Les ordinateurs de la F.A.A. étaient devenus des éléphants blancs. Ils fonctionnaient – même si c’était à la limite de leurs capacités – d’où quantité de retard dans l’acquisition des données. Leur remplacement était en cours, mais ça coûte cher et les budgets sont serrés. Ça prendra du temps.
Et alors ? Dans ce domaine, vous n’avez pas le temps d’enlever la housse et de brancher la bécane que quelqu’un d’autre aura trouvé sur le marché deux fois mieux à moitié prix. On finit par se retrouver en train de guetter ce qui va sortir l’année prochaine en se demandant si ça ne vaudrait peut-être pas le coup d’attendre encore un peu.
Je m’étais opposé au plan à long terme. Je voulais qu’on les remplace tous dans l’année et tant pis pour les modèles de l’année prochaine. Mais ça ne valait pas le coup non plus d’y jouer ma place.
Cherche bien et tu finiras par trouver un responsable.
À notre retour, ils étaient prêts à jouer la copie de la bande du C.V.R. du 747.
Tout le monde se réunit de nouveau – on était encore plus nombreux ce coup-ci ; je ne sais pas comment ça se fait, mais chaque enquête semble attirer les gens comme un chien attire les puces – et on lança la bande. Il y avait un important souffle cyclique, mais elle restait en gros audible.
Quatre personnes étaient présentes dans le poste de pilotage. Toutes ayant l’air de bien se marrer, bavardant, échangeant des plaisanteries.
Gil Crain, le pilote, fut pour moi le plus facile à situer. Je l’avais connu et en plus il s’exprimait avec un fort accent du Sud. Il avait bien raison, d’ailleurs. La moitié des pilotes de ligne se croient obligés d’adopter un accent de Virginie occidentale, parlant d’une voix traînante comme Chuck Yeager qui a lancé ça dans les années 50. Les autres adoptent un patois émis sur un ton chantonnant et désabusé – j’ai fini par appeler ça l’argot des chasseurs du Vietnam –, il y a des moments, on croirait entendre un paquet de routiers derrière leur C.B. Mais Gil Crain était né et avait grandi sur le sol de Dixie. Et il allait bientôt y reposer.

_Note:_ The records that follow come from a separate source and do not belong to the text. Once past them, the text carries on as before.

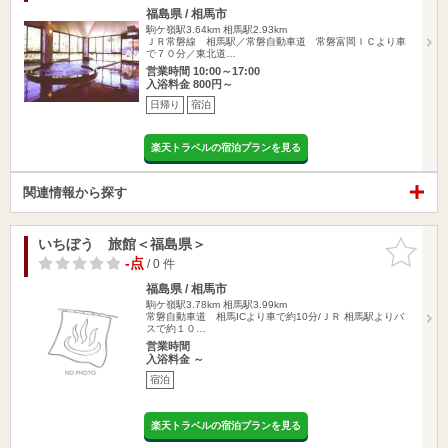
福島県 / 相馬市
駒ケ嶺駅3.64km
相馬駅2.93km
ＪＲ常磐線 相馬駅／常磐自動車道 常磐富岡ＩＣより車
で７０分／東北道…
営業時間 10:00～17:00
入浴料金 800円～
日帰り
宿泊
楽天トラベルの宿泊プランを見る
関連情報から探す
いちぼう 旅館＜福島県＞
お気に入
りに追加
-点
/ 0 件
福島県 / 相馬市
駒ケ嶺駅3.78km
相馬駅3.99km
常磐自動車道 相馬ICより車で約10分/ＪＲ 相馬駅よりバ
スで約１０…
営業時間
入浴料金 ～
宿泊
楽天トラベルの宿泊プランを見る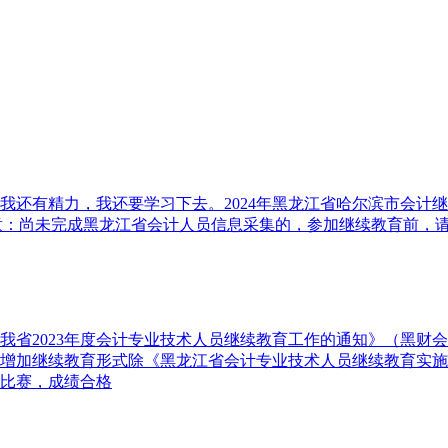
我还有精力，我还要学习下去。2024年黑龙江省哈尔滨市会计
.cn/。注意：尚未完成黑龙江省会计人员信息采集的，参加继续教育前，请先登录
2023年度会计专业技术人员继续教育工作的通知》（黑财会〔2
增加继续教育形式除《黑龙江省会计专业技术人员继续教育实施
比赛，成绩合格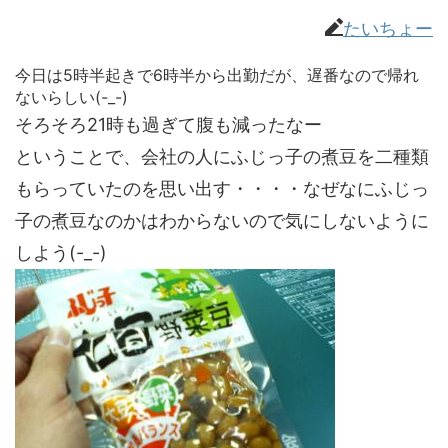
たいちょー
今日は5時半起きで6時半から出勤だが、遅番なので帰れ
ないらしい(-_-)
そろそろ21時も過ぎて腹も減ったなー
ということで、会社の人にふじっ子の煮豆を二種類
もらっていたのを思い出す・・・・なぜなにふじっ
子の煮豆なのかはわからないので気にしないように
しよう(-_-)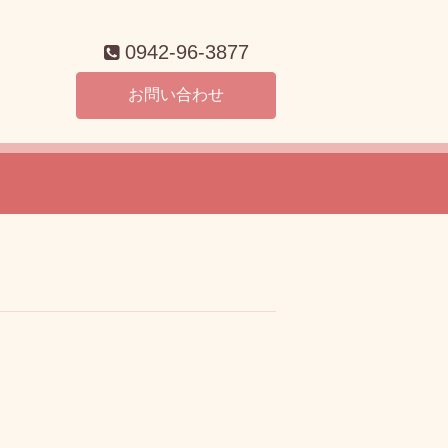
0942-96-3877
お問い合わせ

Il passa un bon bout de temps à parler de ses gosses. Pas facile à écouter, sachant ce qui allait lui arriver. Je me rappelle encore la bande de la catastrophe de San Diego : ils discutaient d’assurance-vie, ignorant à quel point ils allaient en avoir besoin quelques minutes plus tard.
Le mec qui gloussait tout le temps, c’était Lloyd Whitmore, le mécanicien. John Sianis, le copilote, avait une trace d’accent étranger – vaguement levantin, je pense – et un débit net et précis.
Le dernier, c’était Wayne DeLisle. Il était enregistré comme observateur, disons plutôt qu’il voyageait gratis : c’était un pilote de la PanAm qui faisait le vol assis sur le strapontin du poste de pilotage. Il devait prendre son service à San Francisco le lendemain, pour assurer le vol de Hong Kong. Il ne se trouvait pas très près du micro et sa voix n’était pas très distincte, mais il parlait tellement que je n’eus bientôt aucun mal à le repérer parmi les autres.